F. Marion Crawford had a successful career as a historical novelist, writing and directing plays. He didn’t need to write ghost stories. But we can be glad that he did.
Francis Marion Crawford (1854-1909) was an American writer who produced only one collection, but a very good one, called Wandering Ghosts (1911). It was published two years after his death. H. P. Lovecraft wrote of him in “Supernatural Horror in Literature”:
F. Marion Crawford produced several weird tales of varying quality, now collected in a volume entitled Wandering Ghosts. “For the Blood Is the Life” touches powerfully on a case of moon-cursed vampirism near an ancient tower on the rocks of the lonely South Italian sea-coast. “The Dead Smile” treats of family horrors in an old house and an ancestral vault in Ireland, and introduces the banshee with considerable force. “The Upper Berth”, however, is Crawford’s weird masterpiece; and is one of the most tremendous horror-stories in all literature. In this tale of a suicide-haunted stateroom such things as the spectral salt-water dampness, the strangely open porthole, and the nightmare struggle with the nameless object are handled with incomparable dexterity.

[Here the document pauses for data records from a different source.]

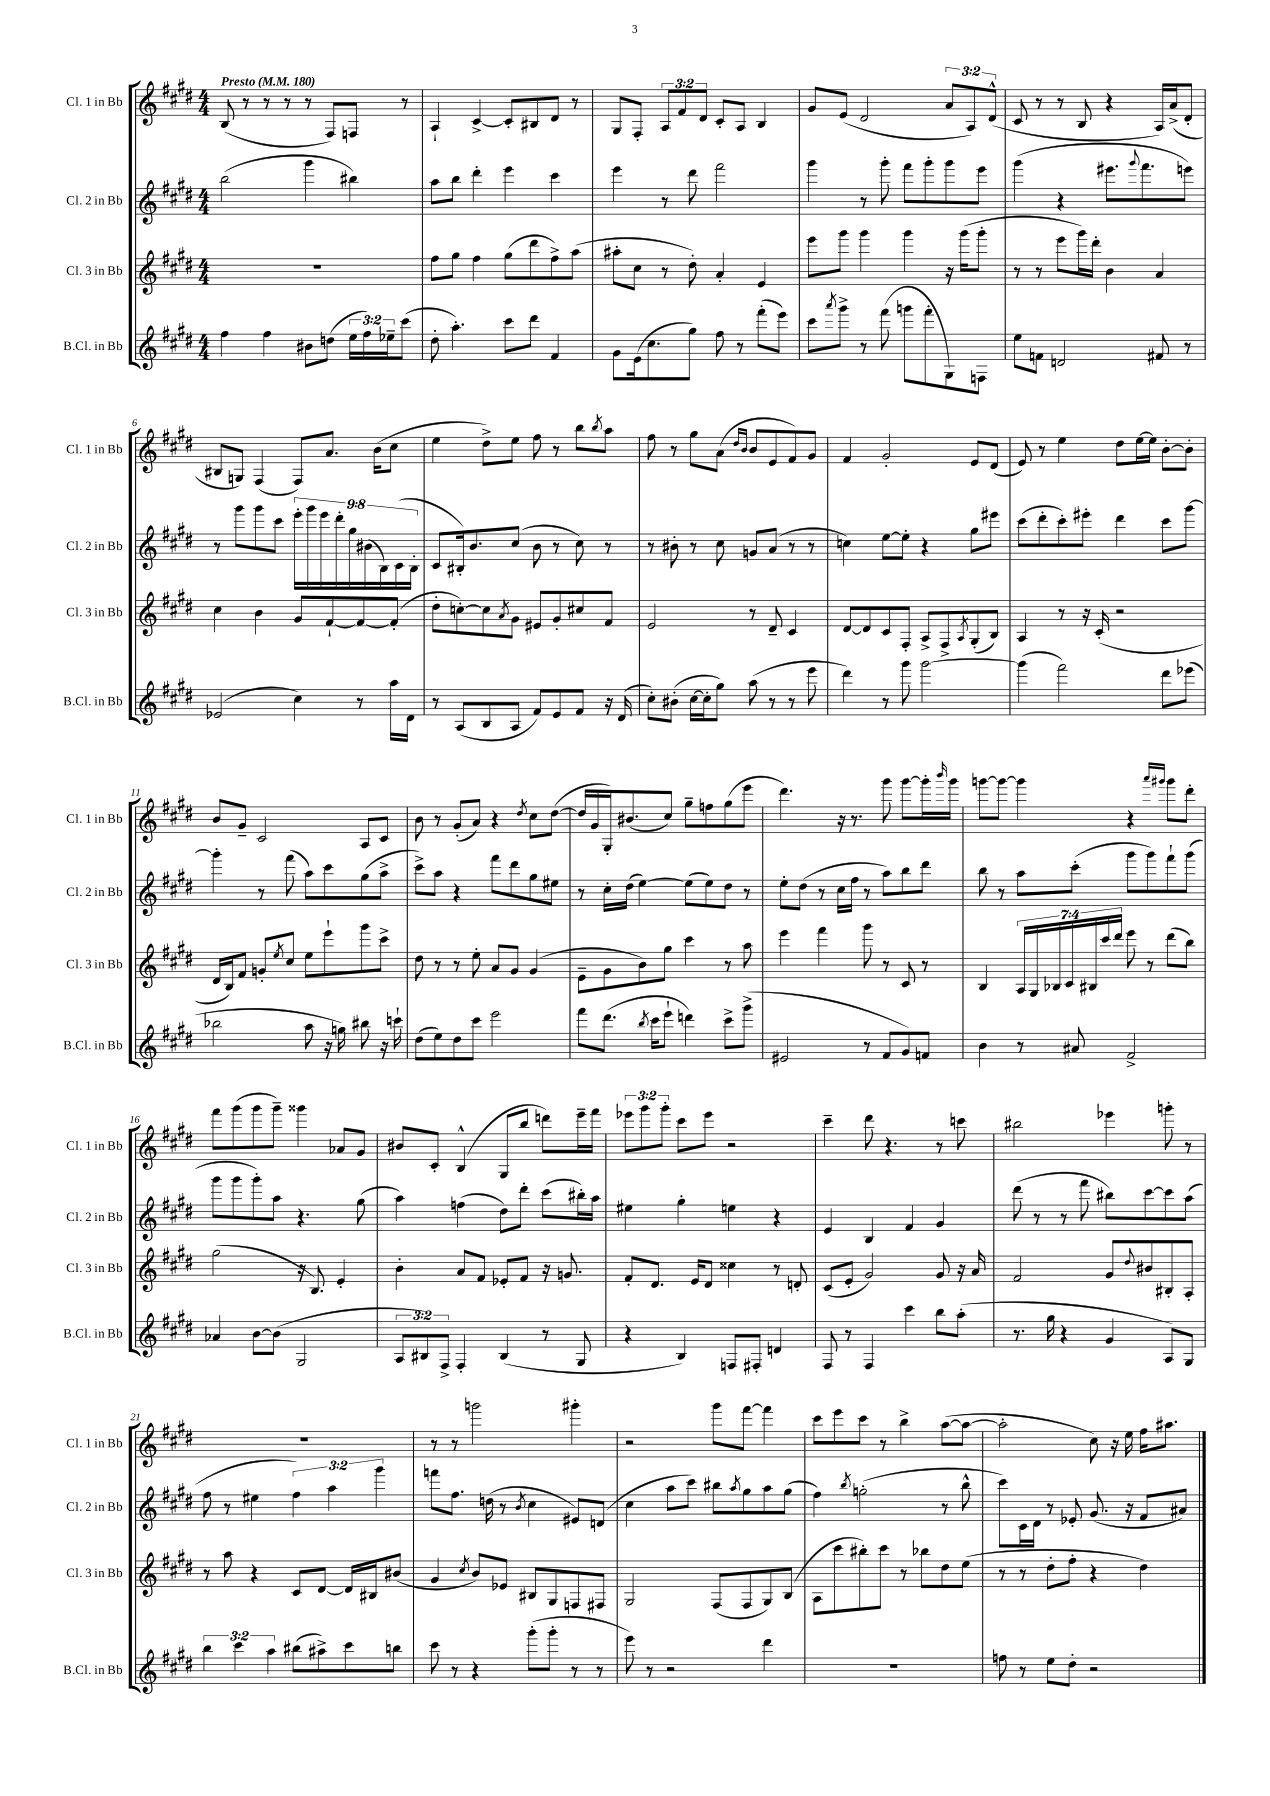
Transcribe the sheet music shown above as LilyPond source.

<<
\new StaffGroup <<
\new Staff = "s0" \with { instrumentName = "Cl. 1 in Bb" shortInstrumentName = "Cl. 1 in Bb" } {
    \clef treble \key e \major \numericTimeSignature \time 4/4 \override Staff.TupletNumber.text = #tuplet-number::calc-fraction-text \tempo "Presto" 4 = 180
    b8( r8 r8 r8 r8 fis8) f8 r8 |
    a4-! cis'4~-> cis'8-. bis8 dis'8 r8 |
    gis8 fis8-. \tuplet 3/2 { a8 fis'8 dis'8 } cis'8-. a8 b4 |
    gis'8 e'8( dis'2 \tuplet 3/2 { a'8 a8) dis'8-^( } |
    cis'8 r8 r8 b8 r4 a16) a'16->( dis'8-. |
    bis8 g8) fis4( fis8) a'8. b'16( cis''8 |
    e''4 dis''8->) e''8 fis''8 r8 b''8 \acciaccatura { b''8 } a''8 |
    fis''8 r8 gis''8 a'8( \grace { dis''16 b'16 } b'8 e'8 fis'8) gis'8 |
    fis'4 gis'2-. e'8 dis'8( |
    e'8) r8 e''4 dis''8 e''16~ e''16 b'8~-. b'8-. |
    b'8 gis'8-- cis'2 a8 cis'8 |
    b'8 r8 gis'8-.( a'8) r4 \acciaccatura { dis''8 } cis''8 dis''8~( |
    dis''16 gis'16 gis16-.) bis'8.( cis''8) gis''8-- f''8 gis''8( e'''8 |
    dis'''4.) r16 r8. gis'''8 gis'''8~ gis'''16-. \grace { b'''16 } gis'''16 |
    g'''8~ g'''8~ g'''4 r4 \grace { a'''16 gis'''16 } gis'''8 dis'''8-. |
    fis'''8 gis'''8( gis'''8 gis'''8--) gisis'''4 aes'8 gis'8 |
    bis'8 cis'8-. b4-^( gis8 b''8 d'''8) e'''16-- fis'''16 |
    \tuplet 3/2 { ees'''8 gis'''8 gis'''8-. } cis'''8 ees'''8 r2 |
    cis'''4-- dis'''8 r4. r8 c'''8 |
    bis''2 ees'''4 g'''8-. r8 |
    R1 |
    r8 r8 g'''2 gis'''4-. |
    r2 gis'''8 fis'''8~ fis'''4 |
    cis'''8 e'''8 cis'''8 r8 b''4-> a''8~( a''8~ |
    a''2-. cis''8) r16 e''16 fis''16 ais''8. \bar "|." |
}
\new Staff = "s1" \with { instrumentName = "Cl. 2 in Bb" shortInstrumentName = "Cl. 2 in Bb" } {
    \clef treble \key e \major \numericTimeSignature \time 4/4 \override Staff.TupletNumber.text = #tuplet-number::calc-fraction-text
    b''2( gis'''4 bis''4) |
    a''8 b''8 dis'''4-. e'''4 cis'''4 |
    e'''4 r8 dis'''8 fis'''2 |
    gis'''4 r8 gis'''8-. fis'''8 gis'''8-. gis'''8 e'''8 |
    gis'''4( r4 eis'''8. \appoggiatura { gis'''8 } fis'''8. e'''8) |
    r8 gis'''8 gis'''8 cis'''8 \tuplet 9/8 { e'''16-. gis'''16 e'''16 dis'''16-. gis''16 bis'16( b16) cis'16( b16-. } |
    cis'8 bis16-.) b'8. cis''8( b'8 r8 cis''8) r8 |
    r8 bis'8-. r8 cis''8 g'8 a'8( r8 r8 |
    c''4) e''8~ e''8-. r4 gis''8 eis'''8 |
    cis'''8( dis'''8-. cis'''8-.) eis'''8-. dis'''4 cis'''8 gis'''8~ |
    gis'''4-. r8 fis'''8( a''8) cis'''8 gis''8( a''8-> |
    cis'''8->) a''8 r4 fis'''8 dis'''8 gis''8 eis''8 |
    r8 cis''16-. dis''16( e''4~) e''8( e''8) dis''8 r8 |
    e''8-. dis''8( r8 cis''16 fis''16 r8 a''8) b''8 dis'''8 |
    b''8 r8 a''8 cis'''8-.( gis'''8 gis'''8) fis'''8-! gis'''8( |
    gis'''8 gis'''8 gis'''8-.) a''8 r4. gis''8( |
    a''4) f''4( dis''8) dis'''8-. cis'''8( bis''16-.) a''16 |
    eis''4 gis''4-. e''4 r4 |
    e'4 b4 fis'4 gis'4 |
    dis'''8( r8 r8 fis'''8 bis''8) cis'''8~ cis'''8 a''8( |
    fis''8 r8 eis''4 \tuplet 3/2 { fis''4) a''4 gis'''4 } |
    f'''8 fis''8. d''16( r8 \acciaccatura { b'8 } cis''4 eis'8) d'8( |
    cis''4 a''8 cis'''8) bis''8 \acciaccatura { a''8 } gis''8 a''8 gis''8( |
    fis''4) \acciaccatura { b''8 } g''2-.( r8 b''8-^ |
    cis'''8) cis'16 dis'16 r8 ees'8-. gis'8.( r16 fis'8 ais'8) \bar "|." |
}
\new Staff = "s2" \with { instrumentName = "Cl. 3 in Bb" shortInstrumentName = "Cl. 3 in Bb" } {
    \clef treble \key e \major \numericTimeSignature \time 4/4 \override Staff.TupletNumber.text = #tuplet-number::calc-fraction-text
    R1 |
    fis''8 gis''8 fis''4 gis''8( dis'''8 fis''8->) a''8( |
    ais''8-. cis''8 r8 dis''8-.) a'4-. e'4 |
    e'''8 gis'''8 gis'''4 gis'''4 r16 gis'''16( gis'''8-. |
    r8 r8 e'''8 gis'''16) dis'''16-. b'4 a'4 |
    cis''4 b'4 gis'8 fis'8~-! fis'8~ fis'8-.( |
    dis''8-. c''8~-.) c''8 \acciaccatura { a'8 } gis'8 eis'8 gis'8-. cis''8 fis'8 |
    e'2 r8 dis'8-- cis'4 |
    dis'8~ dis'8 cis'8 fis8-. a8-> fis8-> \acciaccatura { a8 } gis8-.( b8) |
    a4 r8 r16 cis'16-.( r2 |
    dis'16 b16) fis'8 g'8-. \acciaccatura { e''8 } cis''8 e''8 e'''8-! gis'''8 cis'''8-> |
    dis''8 r8 r8 e''8-. a'8 gis'8 gis'4( |
    e'8-- gis'8 b'8) gis''8 cis'''4 r8 a''8 |
    e'''4 fis'''4 gis'''8 r8 cis'8 r8 |
    b4 \tuplet 7/4 { a16 gis16 bes16 cis'16 bis16 cis'''16 dis'''16 } e'''8 r8 dis'''8( b''8) |
    gis''2( r16 b8.) e'4-. |
    b'4-. a'8 fis'8 ees'8-. fis'8 r16 g'8. |
    fis'8-. dis'8. e'16 dis'8 cisis''4 r8 d'8-. |
    cis'8( e'8-. gis'2) gis'8 r16 a'16 |
    fis'2 gis'8 \appoggiatura { dis''8 } bis'8 bis8-. a8-. |
    r8 a''8 r4 cis'8 dis'8~ dis'16 bis16 bis'8( |
    gis'4 \acciaccatura { cis''8 } b'8) ees'8 bis8 gis8 f8 fis8 |
    gis2 fis8( fis8 gis8) b8( |
    a8 cis'''8 bis''8-.) cis'''8 r8 bes''8 dis''8 e''8( |
    r8 r8 dis''8-. fis''8-. r4 dis''4) \bar "|." |
}
\new Staff = "s3" \with { instrumentName = "B.Cl. in Bb" shortInstrumentName = "B.Cl. in Bb" } {
    \clef treble \key e \major \numericTimeSignature \time 4/4 \override Staff.TupletNumber.text = #tuplet-number::calc-fraction-text
    fis''4 fis''4 bis'8 d''8( \tuplet 3/2 { e''16 fis''16) ees''16-- } cis'''8( |
    dis''8-. a''4.-.) cis'''8 dis'''8 fis'4 |
    gis'8 e'16( cis''8. gis''8) fis''8 r8 fis'''8-.( e'''8) |
    cis'''8 \acciaccatura { a'''8 } gis'''8-> r8 fis'''8( g'''8 fis'''8-. gis8) f8 |
    e''8 f'8 d'2 fis'8 r8 |
    ees'2( cis''4) r8 a''16 dis'16 |
    r8 a8( b8 a8 fis'8) e'8 fis'8 r16 dis'16( |
    cis''8-.) bis'8-.( cis''16~ cis''16-. gis''8) a''8( r8 r8 e'''8 |
    dis'''4) r8 gis'''8 gis'''2~ |
    gis'''4( fis'''2) dis'''8 ees'''8( |
    bes''2 a''8 r16 g''16) bis''8 r16 c'''16-! |
    dis''8( e''8) dis''8 cis'''8 e'''2 |
    fis'''8 dis'''8.( \acciaccatura { b''8 } cis'''16 e'''8-! d'''4) cis'''8-> gis'''8->( |
    eis'2 r8 fis'8 gis'8) f'8 |
    b'4 r8 ais'8 fis'2-> |
    aes'4 b'8~ b'8( gis2 |
    \tuplet 3/2 { a8 bis8) fis8-> } fis4-. bis4( r8 gis8 |
    r4 b4) f8 fis8-. d'4 |
    fis8 r8 fis4 cis'''4 b''8 a''8-.( |
    r8. gis''16 r4 gis'4 a8) gis8 |
    \tuplet 3/2 { b''4 cis'''4 a''4 } bis''8( ais''8->) cis'''8 b''8 |
    cis'''8 r8 r4 gis'''8-.( gis'''8-. r8 r8 |
    e'''8) r8 r2 dis'''4 |
    R1 |
    f''8 r8 e''8 dis''8-. r2 \bar "|." |
}
>>
>>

I have to agree with old HPL that “The Upper Berth” is his best, and I believe, one of the top ten ghost stories of all time. (That will have to be another post!) Farnsworth Wright, ye old editor of Weird Tales, reprinted “The Upper Berth” (June 1926) and Leo Marguiles used “The Dead Smile” in Weird Tales, Summer 1974. As Terence Hanley points out at Tellers of Weird Tales, Lovecraft borrowed names from Crawford for his inhabitants of Arkham. He is in good company with his fellow Americans: Ambrose Bierce and Robert W. Chambers as influences.
“The Dead Smile” (Ainslee’s, August 1899) Listen here.
“The Screaming Skull” (Collier’s, July 11-18, 1908) Listen here.
“Man Overboard” (1903) Listen here.
“For the Blood Is the Life” (Collier’s, December 16, 1905) made my “Vampire’s Greatest Hits”. Listen here.
“The Upper Berth” (Unwin’s Annual for 1886) Listen here.
“By the Waters of Paradise” (Unwin’s Annual for 1887) Listen here.
“The Doll’s Ghost” (The Illustrated London News, Christmas 1896) Listen here.
What I like about this collection–and those from the same time period–is that writers still had the best of the Victorian attitude while gaining the style of more modern fiction. The early Victorians like Charles Dickens and Charlotte Riddell have a fruitcakiness to them that feels quite Christmasy but those that came later, like the good don, M. R. James, have learned techniques not available to earlier writers. They have a subtlety–and let’s be honest–readability that the stuff from the 1860s does not have. Crawford is such a writer, using his skill to suggest rather than baldly display phantoms and monsters.
This is a matter of taste, of course, but these more modern influences on H. P. Lovecraft and the Pulpsters are more my cup of tea. (That’s ironic. I am a hardcore coffee drinker. ) That’s also ironic when you consider M. R. James found the Pulpsters too graphic and utter lacking in subtlety. (More on that here.) That is another matter of taste. How gory do you like your Horror stories? Writers like Crawford and James suggest rather than over-reveal. That’s perfect for a Christmas ghost story. Respectable and British in tone. (Halloween is a whole other ball of wax!)
I have written in both modes but my Christmas collection is rather on the British side, though I have included two Cthulhu Mythos tales and three Strange Northerns.